Assuming you are using the suggested rule list from Mozilla:

  1. alturkovic.blogspot.com
  • DomainRegistry.getPublicSuffix: blogspot.com
  • DomainRegistry.getRegistrableName: alturkovic
  • DomainRegistry.getSubDomain: Optional.empty
  • DomainRegistry.stripSubDomain: alturkovic.blogspot.com
  1. en.wikipedia.org
  • DomainRegistry.getPublicSuffix: org
  • DomainRegistry.getRegistrableName: wikipedia
  • DomainRegistry.getSubDomain: en
  • DomainRegistry.stripSubDomain: wikipedia.org
  1. alturkovic.invalid
  • DomainRegistry.getPublicSuffix: Optional.empty
  • DomainRegistry.getRegistrableName: Optional.empty
  • DomainRegistry.getSubDomain: Optional.empty
  • DomainRegistry.stripSubDomain: Optional.empty

What about www?

The domain name must exclude www.. This library will treat it as a subdomain otherwise.

Check out my URL handling project here to help you with that.

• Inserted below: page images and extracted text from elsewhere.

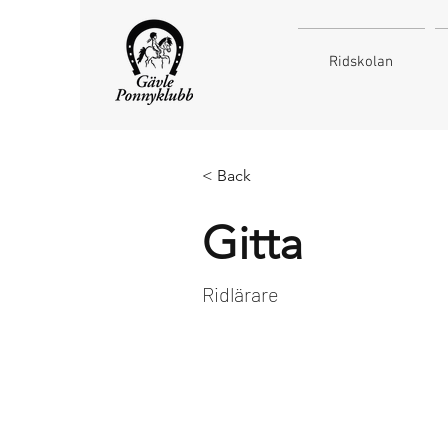
Ridskolan
< Back
Gitta
Ridlärare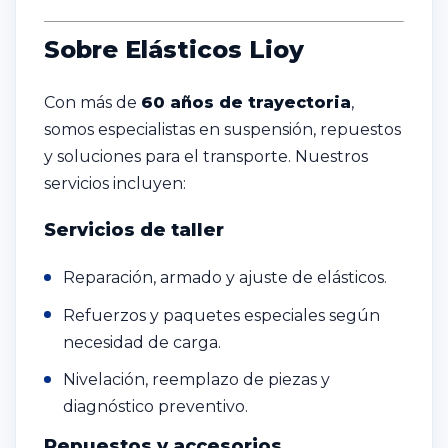
Sobre Elásticos Lioy
Con más de
60 años de trayectoria
,
somos especialistas en suspensión, repuestos
y soluciones para el transporte. Nuestros
servicios incluyen:
Servicios de taller
Reparación, armado y ajuste de elásticos.
Refuerzos y paquetes especiales según
necesidad de carga.
Nivelación, reemplazo de piezas y
diagnóstico preventivo.
Repuestos y accesorios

Importing into your project using Maven

Add the JitPack repository into your pom.xml.

<repositories>
  <repository>
    <id>jitpack.io</id>
    <url>https://jitpack.io</url>
  </repository>
</repositories>

Add the following under your <dependencies>:

<dependencies>
  <dependency>
    <groupId>com.github.alturkovic</groupId>
    <artifactId>domain-utils</artifactId>
    <version>1.1.0</version>
  </dependency>
</dependencies>

IDN

You can use the API's methods with UTF-8 domain names or Punycode encoded ASCII domain names. The API will return the results in the same format as the input was. I.e. if you use a UTF-8 string the result will be a UTF-8 String as well. Same for Punycode.

Keep Public Suffix List up to date

Using Maven build process

You can integrate the download of the latest list in your maven build process:

    <plugin>
        <groupId>com.googlecode.maven-download-plugin</groupId>
        <artifactId>download-maven-plugin</artifactId>
        <version>1.6.3</version>
        <executions>
            <execution>
                <phase>generate-resources</phase>
                <goals>
                    <goal>wget</goal>
                </goals>
                <configuration>
                    <url>https://publicsuffix.org/list/effective_tld_names.dat</url>
                    <outputDirectory>${project.build.outputDirectory}</outputDirectory>
                </configuration>
            </execution>
        </executions>
    </plugin>

Then instantiate the DomainRegistryBuilder:

DomainRegistry registry = new DomainRegistryBuilder()
    .fromFile("/effective_tld_names.dat")
    .build();

By downloading it manually

DomainRegistry registry = new DomainRegistryBuilder()
    .from(new URL("https://publicsuffix.org/list/effective_tld_names.dat").openStream())
    .build();

By using the API call

This is the same as downloading it manually over HTTP.

DomainRegistry registry = new DomainRegistryBuilder()
    .withDefaultRules()
    .build();

Build your own rules

You can build the DomainRegistry using any rules you might need.

DomainRegistry registry = new DomainRegistryBuilder()
    .withRule("tld")
    .build();

Use case example

You have one set of rules for all org domains except for wikipedia.org.

You can create the following DomainRegistry:

DomainRegistry registry = new DomainRegistryBuilder()
    .withRule("org")
    .withRule("wikipedia.org")
    .build();

registry.getPublicSuffix("any.org"); // org
registry.getPublicSuffix("sub.any.org"); // org
registry.getPublicSuffix("wikipedia.org"); // wikipedia.org
registry.getPublicSuffix("en.wikipedia.org"); // wikipedia.org

The configured DomainRegistry can be used to see which ruleset should be applied depending on the domain name.